In the present study, we identified a notable difference in the abundance of each gut microbe at the ASV level between baseline samples showing clinical remission and those showing no remission. ASVs belonging to Sporosarcina, Bacteroides spp., Enterobacter, and Prevotella bivia DSM 20514 were higher in baseline samples of week-8 remitters. ASVs assigned to taxa, including Bifidobacterium, Blautia, Enterococcus, and Lachnospiraceae, were less common in baseline samples of remitters. In addition, the log ratio of positive to negative ASVs was higher in remitters than in non-remitters based on the ROC curve analysis of baseline samples for predicting the response to ADA treatment. This result shows the importance of analyzing ASV levels to identify key microbes associated with an active member of the UC gut. The ratio of positive to negative ASVs could be a key factor for evaluating the effectiveness of ADA treatment in patients with UC.

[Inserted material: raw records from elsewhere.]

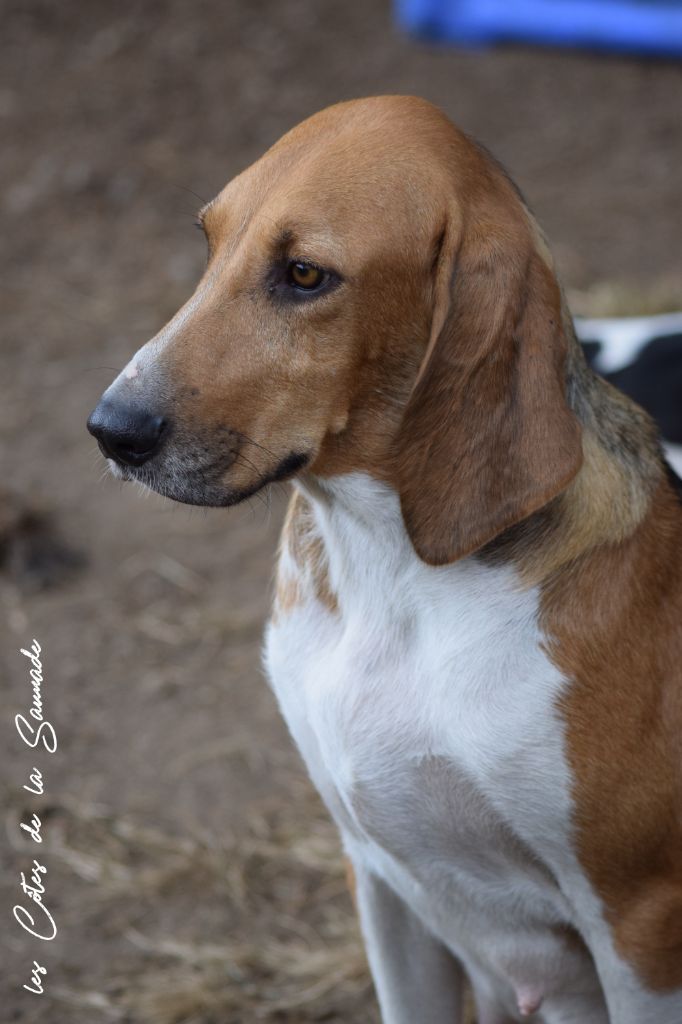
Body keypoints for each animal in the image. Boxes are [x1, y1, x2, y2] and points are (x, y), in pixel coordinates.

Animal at [89, 97, 679, 1024]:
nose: (112, 430)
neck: (390, 579)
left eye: (304, 275)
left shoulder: (637, 926)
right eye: (209, 241)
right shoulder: (381, 881)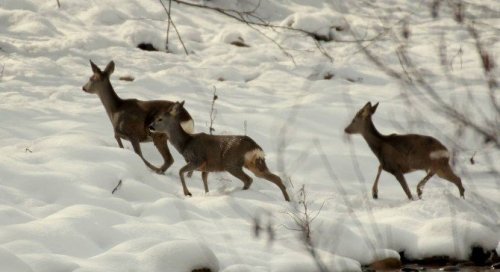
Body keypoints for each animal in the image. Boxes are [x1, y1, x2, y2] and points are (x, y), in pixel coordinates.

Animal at [147, 101, 290, 201]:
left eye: (159, 119)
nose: (150, 126)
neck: (185, 143)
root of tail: (255, 147)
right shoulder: (206, 167)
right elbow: (204, 181)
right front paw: (206, 195)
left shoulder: (197, 159)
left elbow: (181, 171)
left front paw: (188, 193)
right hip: (253, 163)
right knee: (276, 178)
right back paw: (288, 201)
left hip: (231, 163)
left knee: (249, 179)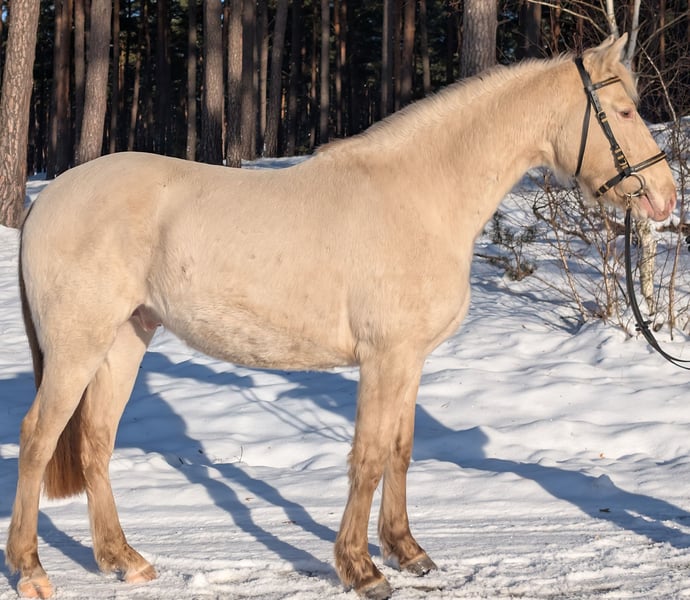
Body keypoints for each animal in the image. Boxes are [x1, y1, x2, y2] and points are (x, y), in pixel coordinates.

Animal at [6, 34, 676, 599]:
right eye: (623, 113)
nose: (665, 198)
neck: (422, 195)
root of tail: (48, 200)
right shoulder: (385, 358)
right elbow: (369, 456)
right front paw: (361, 569)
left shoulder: (410, 360)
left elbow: (401, 449)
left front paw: (408, 551)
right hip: (78, 346)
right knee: (38, 438)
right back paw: (32, 570)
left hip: (126, 337)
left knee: (95, 440)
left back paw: (124, 559)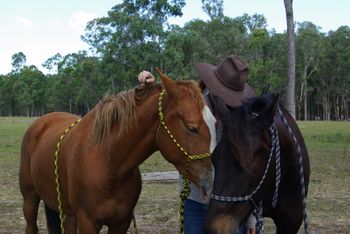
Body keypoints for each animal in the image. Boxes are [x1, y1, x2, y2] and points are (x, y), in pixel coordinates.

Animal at [20, 70, 216, 233]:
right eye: (191, 128)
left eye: (214, 123)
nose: (210, 183)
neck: (110, 164)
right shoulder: (87, 221)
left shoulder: (121, 221)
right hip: (30, 198)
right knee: (31, 226)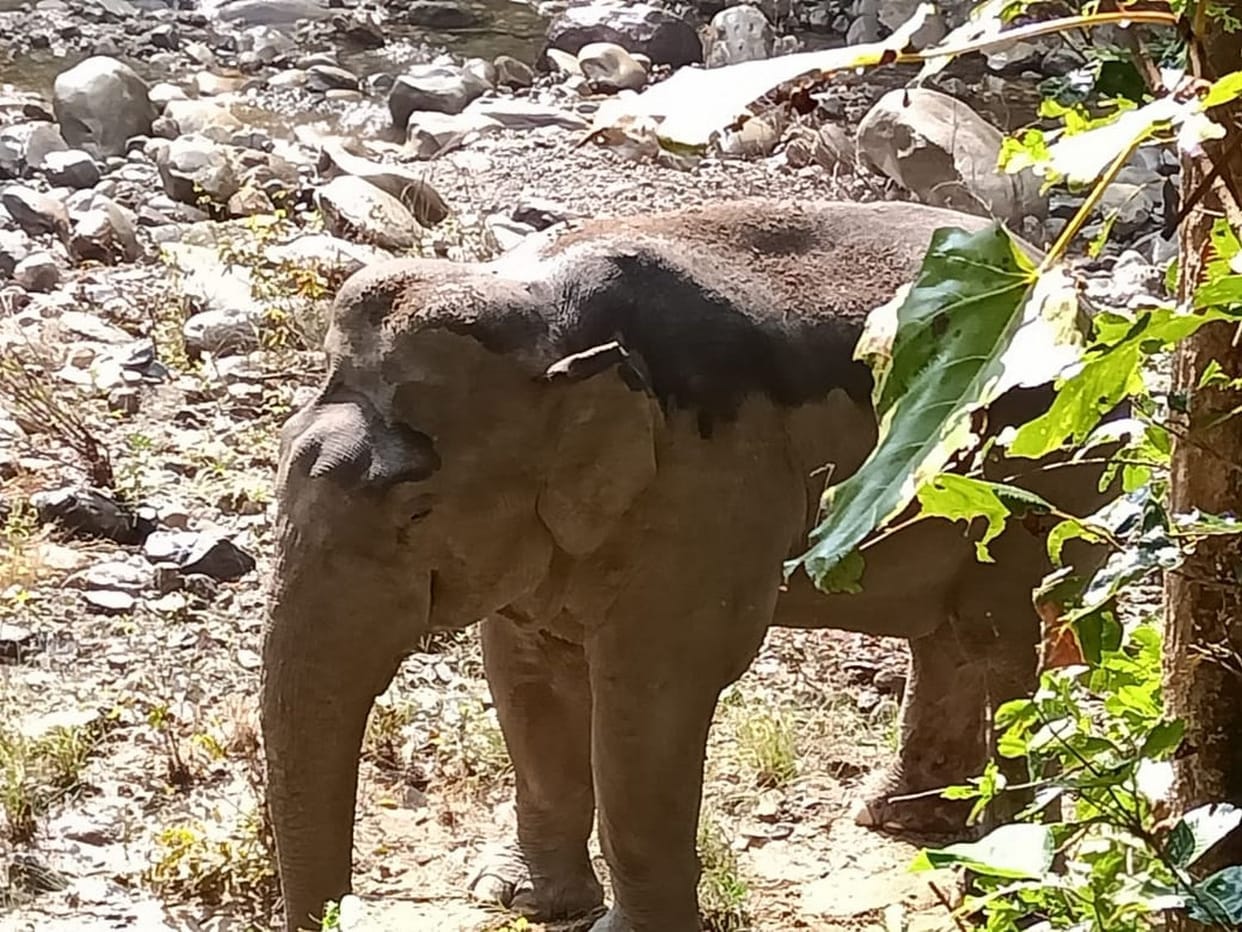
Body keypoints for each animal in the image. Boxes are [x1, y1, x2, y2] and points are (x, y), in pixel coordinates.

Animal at [262, 199, 1115, 932]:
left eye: (414, 515)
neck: (542, 317)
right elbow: (526, 675)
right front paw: (519, 899)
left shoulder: (710, 494)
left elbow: (650, 697)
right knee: (944, 636)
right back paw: (901, 815)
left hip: (1044, 473)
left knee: (999, 635)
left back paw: (999, 863)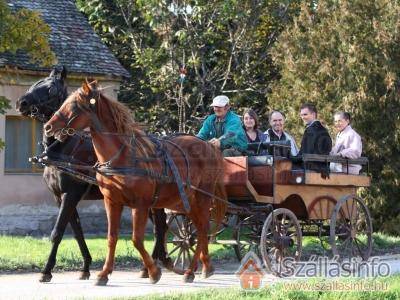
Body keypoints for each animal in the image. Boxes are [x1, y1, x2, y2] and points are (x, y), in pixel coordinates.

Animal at [16, 67, 172, 282]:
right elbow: (76, 231)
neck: (64, 150)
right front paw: (85, 267)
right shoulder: (60, 197)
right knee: (161, 226)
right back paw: (151, 264)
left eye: (50, 89)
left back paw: (152, 265)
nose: (21, 103)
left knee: (160, 227)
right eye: (35, 83)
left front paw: (46, 271)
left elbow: (58, 231)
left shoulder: (70, 195)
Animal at [45, 81, 227, 284]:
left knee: (200, 230)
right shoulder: (111, 202)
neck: (121, 157)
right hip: (184, 201)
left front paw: (154, 272)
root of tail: (208, 145)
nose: (48, 126)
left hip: (200, 198)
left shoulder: (138, 204)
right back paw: (203, 266)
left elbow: (136, 239)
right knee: (193, 230)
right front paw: (104, 273)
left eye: (74, 106)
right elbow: (111, 237)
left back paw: (189, 270)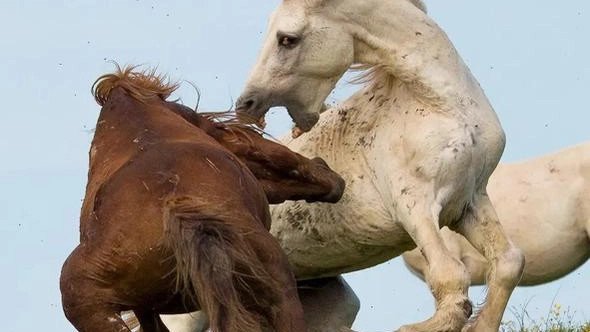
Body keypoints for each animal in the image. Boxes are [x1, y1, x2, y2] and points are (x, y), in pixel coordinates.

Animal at [169, 0, 524, 332]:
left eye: (287, 39)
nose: (246, 103)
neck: (441, 104)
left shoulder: (469, 202)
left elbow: (509, 264)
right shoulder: (414, 205)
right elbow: (450, 280)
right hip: (187, 311)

Our study has several limitations. First, the smaller number of samples at 56 weeks could introduce bias into the longitudinal analysis. Additionally, the majority of samples collected at 56 weeks were from patients who demonstrated treatment efficacy at that time point. Second, this study may not account for all potential confounding factors that could influence the gut microbiome, such as dietary habits or lifestyle factors. Third, while this study contributes to understanding the microbial community dynamics influenced by anti-TNF treatment, the specific mechanisms and causal relationships between microbial changes and treatment outcomes were not elucidated. Lastly, the duration of the study, up to 56 weeks post-treatment, might not capture the long-term effects or changes that could occur beyond this timeframe. Considering these limitations, future research with larger and more diverse cohorts, longer follow-up durations, and consideration of potential confounding factors would provide a more comprehensive understanding of the effects of ADA therapy on the gut microbiome in patients with UC.